Where the Bridge Breaks

A few places where actuarial Brier intuition fails on prediction markets.

Insurance markets have IID-ish data; PMs do not. An actuary scoring a claim-prediction model has hundreds of thousands of broadly similar policies and the variance averages out. A PM analyst scoring a venue has a few thousand contracts spread across very heterogeneous categories, and the variance does not average out cleanly. Brier scores on small samples are noisy, and you should not over-interpret a single month of data.

Time-varying forecasts complicate the math. Actuarial models are usually scored at a single point in time; PMs produce a continuous stream of forecasts and the scoring convention matters. Different venues report Brier scores using different conventions, so cross-venue comparisons are usually apples-to-oranges.

Selection bias on which contracts get listed. A venue lists contracts strategically — it picks events it thinks will draw volume — and the listed-contract distribution is not a random sample of "all binary events that could be forecast." A Brier score on listed contracts is not the same as the Brier score the venue would have if it listed every possible event. The selection effect is the main reason cross-category comparisons have to be read carefully.

Resolution disputes change the outcomes. On Polymarket especially, the realized outcome o for some contracts is the result of a UMA dispute process, not a clean observation of the world. If the dispute resolves "wrong" in some objective sense, the Brier score reflects the dispute outcome, not the truth. This is the reason Polymarket Brier scores have extra noise that Kalshi scores do not.

How This Connects to the Stack

The Brier-by-category framing complements the pm-indicator-stack by giving you a prior on which categories are likely to have edge. The indicator stack is the screening layer; calibration data is the meta-layer that tells you which categories are worth screening at all.

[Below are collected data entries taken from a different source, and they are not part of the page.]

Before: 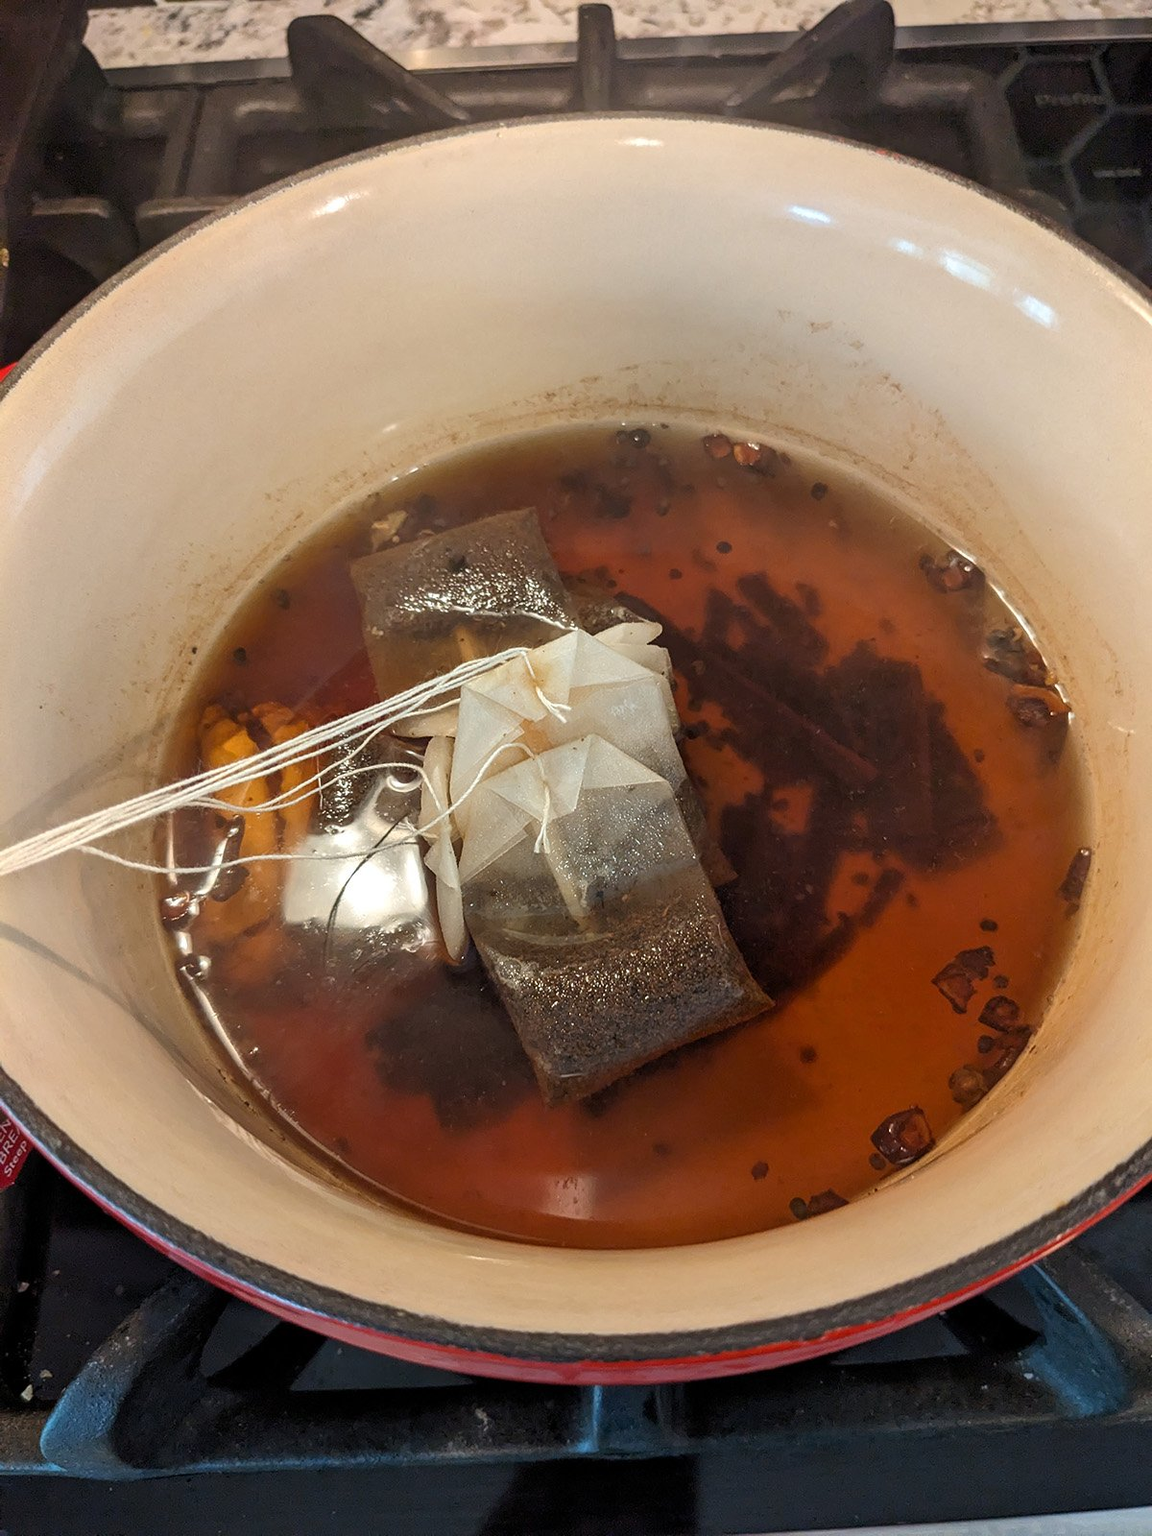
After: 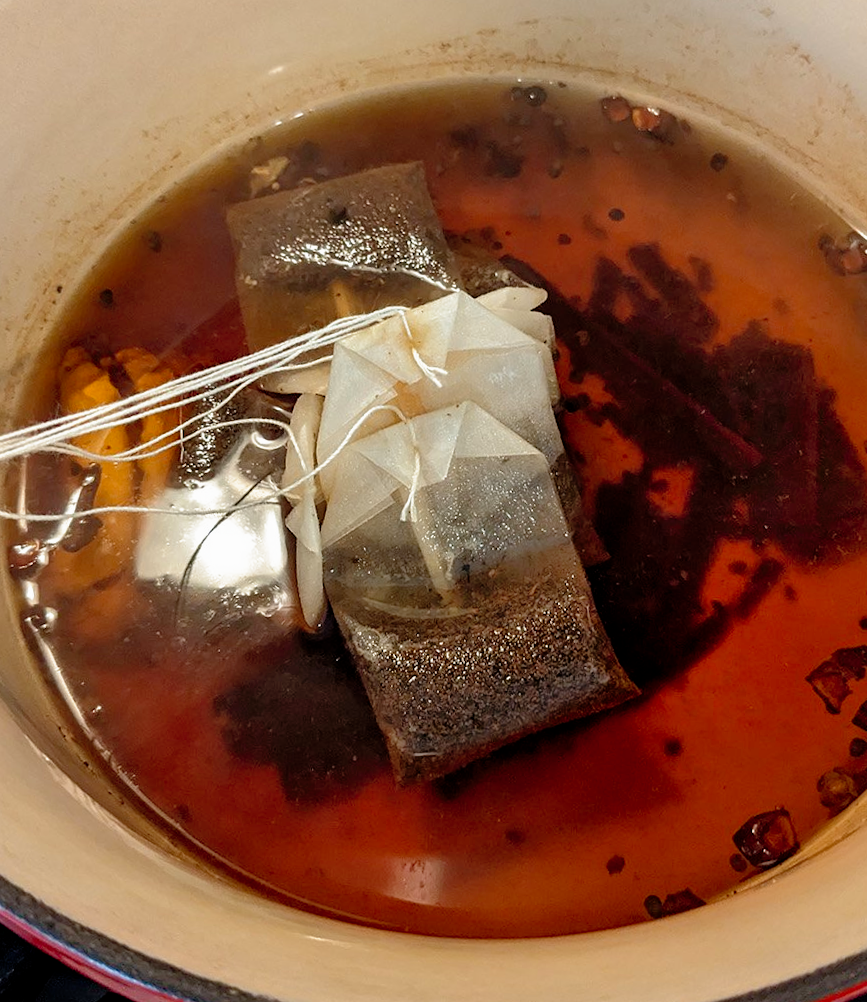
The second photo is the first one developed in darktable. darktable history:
shadows and highlights: on, module defaults
filmic rgb: black relative exposure -8.7 EV, white relative exposure 2.7 EV, threshold 3 EV, target black luminance 0%, hardness 6.25, latitude 75%, contrast 1.325, highlights saturation mix -5%, preserve chrominance no, color science v5 (2021), iterations of high-quality reconstruction 0, enable highlight reconstruction true
crop and rotate: angle -3.37°, left 9.79%, top 20.73%, right 12.42%, bottom 11.82%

If a category has Brier 0.08 (weather), the screener will surface candidates but the realized edge will be near zero because the venue is already sharp. If a category has Brier 0.31 (geopolitical), the screener may surface fewer numerically-strong candidates, but each one is a more meaningful opportunity if you have a real edge there.

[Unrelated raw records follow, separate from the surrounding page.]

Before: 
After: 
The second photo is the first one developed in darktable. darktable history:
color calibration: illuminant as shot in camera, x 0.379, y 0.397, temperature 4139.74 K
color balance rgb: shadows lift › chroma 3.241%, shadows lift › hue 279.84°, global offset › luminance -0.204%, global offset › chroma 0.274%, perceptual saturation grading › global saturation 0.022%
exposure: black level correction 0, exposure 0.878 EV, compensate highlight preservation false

I run sf scan --by-iy desc --category geopolitical more often than sf scan --by-iy desc --category weather for this reason. The screener is the same; the prior on which categories deserve attention is different, and that prior is exactly what the Brier breakdown gives you.

For the implementation of the calibration computation, see the calibration data on /calibration and the /api/calibration endpoint. For the philosophical case for the bond-trader framing that underlies the rest of the indicator stack, see implied-yield-vs-raw-probability-bond-markets and /blog/prediction-markets-need-fixed-income-language — the Brier framework is borrowed from actuarial science but it sits inside the broader fixed-income-style approach to PMs that I argue for elsewhere.

The Honest Summary

If you are coming from actuarial work or weather forecasting, your Brier intuition is essentially fully transferable to prediction markets. The math is identical, the decomposition is identical, and the interpretation is similar. The new piece is category breakdown: a venue can be well-calibrated on one type of contract and dull on another, and the average obscures the breakdown.

The practical move is to stop reading "Kalshi has a Brier of 0.15" as a single number and start reading the byCategory and byPriceBucket views. The interesting trades are in the categories where calibration is poor and you have an information advantage. The boring trades are in the categories where calibration is sharp — those markets are essentially efficient and there is no edge to find, no matter how good your screener is.

Brier was invented in 1950 to score weather forecasts. It is still the right tool for the job seventy-five years later, and it ports to prediction markets without modification. The only thing that needed to be invented was the by-category cut, and that is now baked into /calibration on this site.